Ultrafast X-Ray Sources and Spectroscopy



The physics of ultrashort-pulse x-ray sources and their applications to ultrafast science are investigated.  

Laser-Produced X-Ray Sources

We have experimentally demonstrated a controllable ultrafast broadband radiation source in the extreme ultraviolet for time-resolved dynamical studies in ultrafast science. Ultrashort laser pulses are focused onto solid targets.
---This plot shows time-resolved spectra of laser-produced continuum XUV radiation (near 50 angstroms) emitted from a gold target for three different values of the laser intensity, ranging from 10^17 W/cm^2 (left), 10^16 W/cm^2 (middle), to 10^15 W/cm^2 (right), taken with a streak camera coupled to a grazing-incidence spectrometer. The emission at low intensity is less than 5 picoseconds in duration, which is the limit of the streak camera time-resolution. It can be seen that the x-ray pulsewidth can be arbitrarily adjusted by simply adjusting this single parameter (I), and thus the peak temperature of the plasma. A simple analytical model and a computer model of the laser-plasma interaction were both found to predict this same behavior.

Short pulse continuum x rays can also be used as a flashlamp for pumping transient recombination x-ray lasers.

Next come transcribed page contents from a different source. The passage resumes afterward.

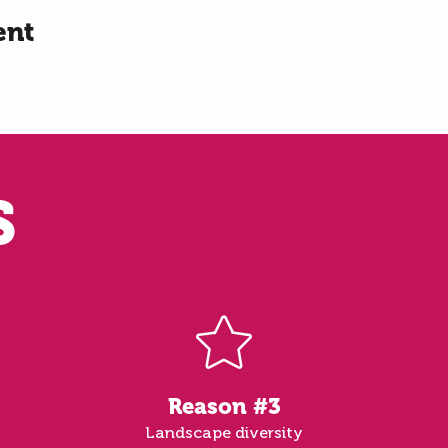
ent
S
Reason #3
Landscape diversity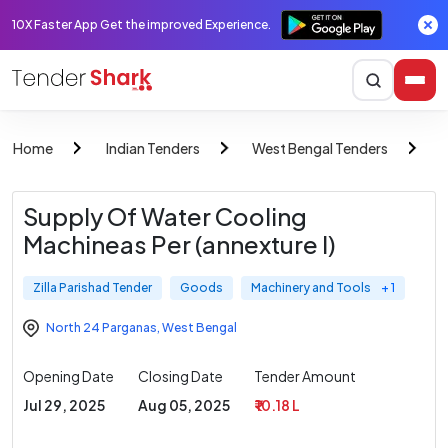
10X Faster App Get the improved Experience.
Home
Indian Tenders
West Bengal Tenders
Z
Supply Of Water Cooling
Machineas Per (annexture I)
Zilla Parishad Tender
Goods
Machinery and Tools
+ 1
North 24 Parganas
,
West Bengal
Opening Date
Closing Date
Tender Amount
Jul 29, 2025
Aug 05, 2025
₹ 10.18 L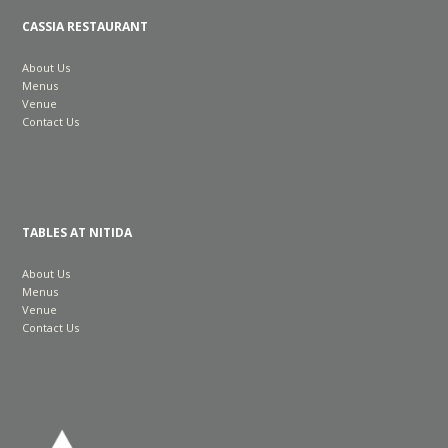
CASSIA RESTAURANT
About Us
Menus
Venue
Contact Us
TABLES AT NITIDA
About Us
Menus
Venue
Contact Us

Another short pulse (femtosecond) short-wavelength radiation source under investigation is an ultraviolet free-electron laser based on chirped-pulse amplification.

Ultrafast Applications

The above-mentioned source is now being used to study the transient behavior of atomic processes in plasmas. Time resolution is obtained with either a synchronized jitter-free streak camera or a pump-probe geometry.

This figure shows the pump-probe set-up. 

This figure shows the ionization dynamics on a picosecond time-scale of a laser-heated Aluminum sample, specifically, shifts in the L-edge in the absorption spectrum.